Essay Question 2) (3 points) Do not refer to the abalone data or study. If you were presented with an overall histogram and summary statistics from a sample of some population or phenomenon and no other information, what questions might you ask before accepting them as representative of the sampled population or phenomenon?

Answer: (Enter your answer here.) The questions I would ask would include what is the sample size, what is the standard deviation of the sample distribution, are there any previous studies of the area which can provide additional information, and is there a significant amount of skewing which might cause us to either discount information after it is collected.

Essay Question 3) (3 points) Do not refer to the abalone data or study. What do you see as difficulties analyzing data derived from observational studies? Can causality be determined? What might be learned from such studies?

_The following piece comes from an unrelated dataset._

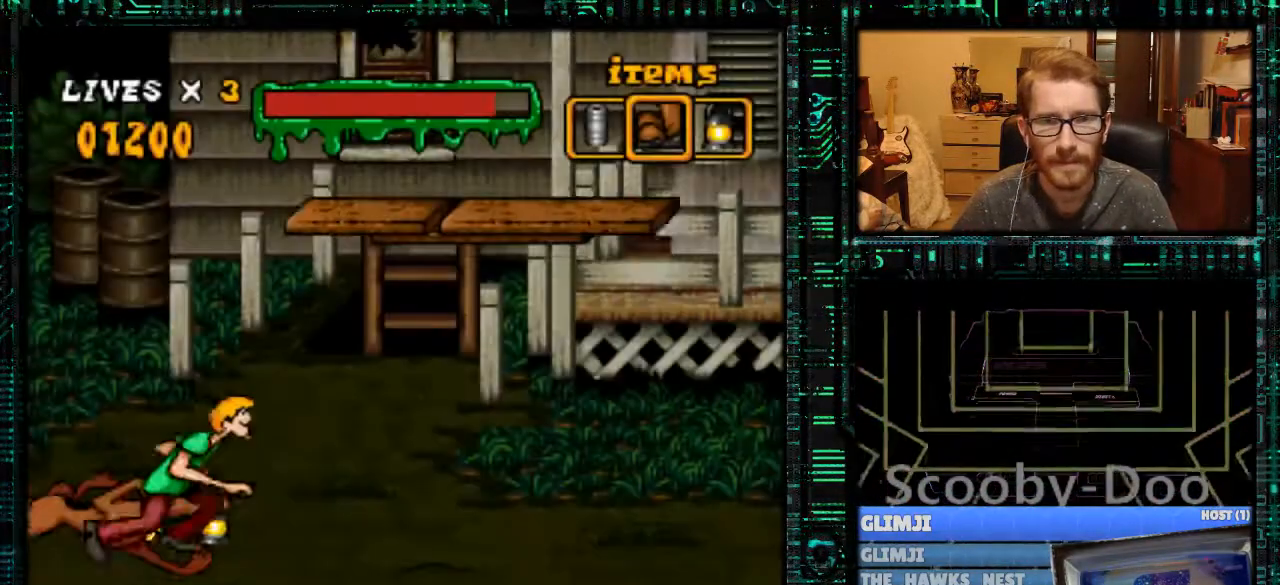
{"buttons": ["Y", "DPAD_RIGHT"], "events": [[267, "DPAD_RIGHT", "up"], [300, "Y", "down"], [500, "DPAD_RIGHT", "down"]]}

Answer: (Enter your answer here.)

There are numerous difficulties analyzing data which is derived from observational studies. The collection and recording of data can either be manipulated or logged incorrectly, the possibility of biases can be a factor as well. I think causality would be very difficult to determine given the possibility of both bias and skewing in order to steer narratives. If there as a limited amount or no controls, it would be even more difficult, if not impossible, to glean relevant, valuable information. I think the biggest thing we can learn from observational studies is that they actually provide the basis for creative hypothesis or the inspiration for further, more in depth studies.